SOURCE INFORMATION »

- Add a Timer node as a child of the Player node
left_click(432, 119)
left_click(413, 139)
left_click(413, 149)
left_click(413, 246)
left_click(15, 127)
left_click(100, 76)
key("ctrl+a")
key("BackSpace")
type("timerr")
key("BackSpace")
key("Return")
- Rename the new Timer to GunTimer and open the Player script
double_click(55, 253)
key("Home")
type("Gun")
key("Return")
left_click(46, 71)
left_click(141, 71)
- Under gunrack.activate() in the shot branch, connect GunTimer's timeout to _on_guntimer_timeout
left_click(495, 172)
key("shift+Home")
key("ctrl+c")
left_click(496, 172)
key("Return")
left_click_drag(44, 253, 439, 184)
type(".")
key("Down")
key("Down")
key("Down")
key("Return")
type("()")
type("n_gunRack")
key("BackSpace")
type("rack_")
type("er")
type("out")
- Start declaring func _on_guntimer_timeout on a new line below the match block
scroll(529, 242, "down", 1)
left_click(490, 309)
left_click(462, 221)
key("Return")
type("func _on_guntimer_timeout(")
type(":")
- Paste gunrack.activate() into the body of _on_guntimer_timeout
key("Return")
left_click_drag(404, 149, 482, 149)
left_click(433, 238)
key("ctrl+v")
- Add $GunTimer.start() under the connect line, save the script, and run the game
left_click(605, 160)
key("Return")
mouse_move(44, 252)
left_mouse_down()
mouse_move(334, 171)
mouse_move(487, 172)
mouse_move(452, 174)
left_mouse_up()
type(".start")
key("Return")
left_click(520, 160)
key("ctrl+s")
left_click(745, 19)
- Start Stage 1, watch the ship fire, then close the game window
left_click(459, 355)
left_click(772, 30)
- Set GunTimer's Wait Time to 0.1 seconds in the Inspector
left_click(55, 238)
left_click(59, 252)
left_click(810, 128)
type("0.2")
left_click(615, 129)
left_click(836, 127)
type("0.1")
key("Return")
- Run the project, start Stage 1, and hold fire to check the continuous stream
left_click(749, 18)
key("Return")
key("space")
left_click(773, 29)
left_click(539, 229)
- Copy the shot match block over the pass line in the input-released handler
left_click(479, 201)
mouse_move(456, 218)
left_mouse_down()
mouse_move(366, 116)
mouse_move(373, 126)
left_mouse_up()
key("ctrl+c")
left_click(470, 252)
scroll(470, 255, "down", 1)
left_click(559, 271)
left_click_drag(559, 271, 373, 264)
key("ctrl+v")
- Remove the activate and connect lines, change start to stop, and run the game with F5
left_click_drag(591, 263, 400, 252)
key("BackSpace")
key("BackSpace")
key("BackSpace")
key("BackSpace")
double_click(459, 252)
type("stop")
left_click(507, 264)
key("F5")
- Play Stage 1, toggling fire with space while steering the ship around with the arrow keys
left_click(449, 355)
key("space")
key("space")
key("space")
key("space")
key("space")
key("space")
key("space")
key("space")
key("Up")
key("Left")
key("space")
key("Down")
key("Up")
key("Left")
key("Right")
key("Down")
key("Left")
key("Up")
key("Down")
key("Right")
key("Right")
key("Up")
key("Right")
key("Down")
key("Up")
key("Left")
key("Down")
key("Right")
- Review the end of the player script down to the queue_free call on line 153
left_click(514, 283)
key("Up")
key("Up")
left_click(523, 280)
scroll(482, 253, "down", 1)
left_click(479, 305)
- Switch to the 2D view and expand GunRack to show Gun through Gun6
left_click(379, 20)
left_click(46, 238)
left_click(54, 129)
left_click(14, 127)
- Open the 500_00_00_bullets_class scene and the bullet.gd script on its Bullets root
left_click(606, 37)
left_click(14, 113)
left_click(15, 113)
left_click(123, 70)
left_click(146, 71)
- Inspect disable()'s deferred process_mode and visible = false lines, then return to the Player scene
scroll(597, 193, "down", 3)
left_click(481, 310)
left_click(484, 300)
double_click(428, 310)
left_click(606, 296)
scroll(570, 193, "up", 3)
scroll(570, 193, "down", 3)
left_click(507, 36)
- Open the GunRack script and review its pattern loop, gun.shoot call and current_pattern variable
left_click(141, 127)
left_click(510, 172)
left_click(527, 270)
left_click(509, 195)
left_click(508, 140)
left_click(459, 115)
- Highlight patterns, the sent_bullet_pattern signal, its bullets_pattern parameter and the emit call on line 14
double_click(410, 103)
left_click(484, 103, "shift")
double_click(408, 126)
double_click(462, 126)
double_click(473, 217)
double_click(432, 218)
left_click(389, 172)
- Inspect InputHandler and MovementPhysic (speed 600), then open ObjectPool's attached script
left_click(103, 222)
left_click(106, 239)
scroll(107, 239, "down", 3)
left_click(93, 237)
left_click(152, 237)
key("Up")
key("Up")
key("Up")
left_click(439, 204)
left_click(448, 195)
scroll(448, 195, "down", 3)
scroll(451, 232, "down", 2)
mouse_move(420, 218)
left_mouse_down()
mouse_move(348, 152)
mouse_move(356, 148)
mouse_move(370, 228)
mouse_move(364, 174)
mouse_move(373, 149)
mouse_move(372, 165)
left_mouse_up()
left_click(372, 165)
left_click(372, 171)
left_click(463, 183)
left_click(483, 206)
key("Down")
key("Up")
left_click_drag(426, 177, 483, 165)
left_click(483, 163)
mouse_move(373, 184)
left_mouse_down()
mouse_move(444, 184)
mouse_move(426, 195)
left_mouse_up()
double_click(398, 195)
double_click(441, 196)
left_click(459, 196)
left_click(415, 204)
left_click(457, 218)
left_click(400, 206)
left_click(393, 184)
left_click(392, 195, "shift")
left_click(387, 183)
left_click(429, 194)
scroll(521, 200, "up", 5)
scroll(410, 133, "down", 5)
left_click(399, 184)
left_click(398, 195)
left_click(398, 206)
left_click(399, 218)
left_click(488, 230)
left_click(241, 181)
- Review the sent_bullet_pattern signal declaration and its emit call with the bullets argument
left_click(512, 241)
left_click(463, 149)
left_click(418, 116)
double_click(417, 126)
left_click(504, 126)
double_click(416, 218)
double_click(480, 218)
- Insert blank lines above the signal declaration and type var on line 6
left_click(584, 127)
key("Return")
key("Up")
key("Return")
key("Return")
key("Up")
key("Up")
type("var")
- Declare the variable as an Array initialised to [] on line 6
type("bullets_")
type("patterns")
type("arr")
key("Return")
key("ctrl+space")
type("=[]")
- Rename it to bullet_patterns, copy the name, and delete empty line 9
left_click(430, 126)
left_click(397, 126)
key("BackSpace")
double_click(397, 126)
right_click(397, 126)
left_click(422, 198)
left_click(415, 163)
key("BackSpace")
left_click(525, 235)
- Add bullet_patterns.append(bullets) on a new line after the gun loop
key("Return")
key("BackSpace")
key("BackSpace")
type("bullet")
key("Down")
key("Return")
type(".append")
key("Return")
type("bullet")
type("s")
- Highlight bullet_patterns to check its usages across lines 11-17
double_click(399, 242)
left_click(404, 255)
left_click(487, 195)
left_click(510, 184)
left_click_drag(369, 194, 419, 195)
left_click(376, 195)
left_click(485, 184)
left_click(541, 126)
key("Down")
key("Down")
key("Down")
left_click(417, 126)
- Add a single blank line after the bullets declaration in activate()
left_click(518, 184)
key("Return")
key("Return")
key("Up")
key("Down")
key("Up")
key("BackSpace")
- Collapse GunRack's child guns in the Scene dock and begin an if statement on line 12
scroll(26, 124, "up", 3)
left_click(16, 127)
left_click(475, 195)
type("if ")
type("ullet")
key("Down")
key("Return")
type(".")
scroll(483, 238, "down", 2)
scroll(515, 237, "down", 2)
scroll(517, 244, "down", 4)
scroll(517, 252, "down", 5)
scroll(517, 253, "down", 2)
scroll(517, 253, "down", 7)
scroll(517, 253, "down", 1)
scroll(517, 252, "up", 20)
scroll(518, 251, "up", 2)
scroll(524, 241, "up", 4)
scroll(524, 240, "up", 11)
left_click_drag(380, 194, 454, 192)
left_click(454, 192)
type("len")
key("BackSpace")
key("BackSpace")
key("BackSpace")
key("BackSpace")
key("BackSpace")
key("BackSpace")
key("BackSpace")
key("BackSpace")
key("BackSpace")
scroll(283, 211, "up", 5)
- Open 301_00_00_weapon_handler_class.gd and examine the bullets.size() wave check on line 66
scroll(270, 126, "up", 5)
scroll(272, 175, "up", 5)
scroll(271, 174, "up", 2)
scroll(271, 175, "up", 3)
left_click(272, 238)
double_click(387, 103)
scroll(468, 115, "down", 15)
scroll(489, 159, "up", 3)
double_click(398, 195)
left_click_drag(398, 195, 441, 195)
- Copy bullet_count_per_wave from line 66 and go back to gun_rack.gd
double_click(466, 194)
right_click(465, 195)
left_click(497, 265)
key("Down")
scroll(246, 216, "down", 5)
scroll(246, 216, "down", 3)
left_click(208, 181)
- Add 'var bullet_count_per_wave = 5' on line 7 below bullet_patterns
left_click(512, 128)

YOUR GOAL » Of the lines above, count those containing the word "shot", and give the number by itself.

OUTPUT OF THE TASK » 2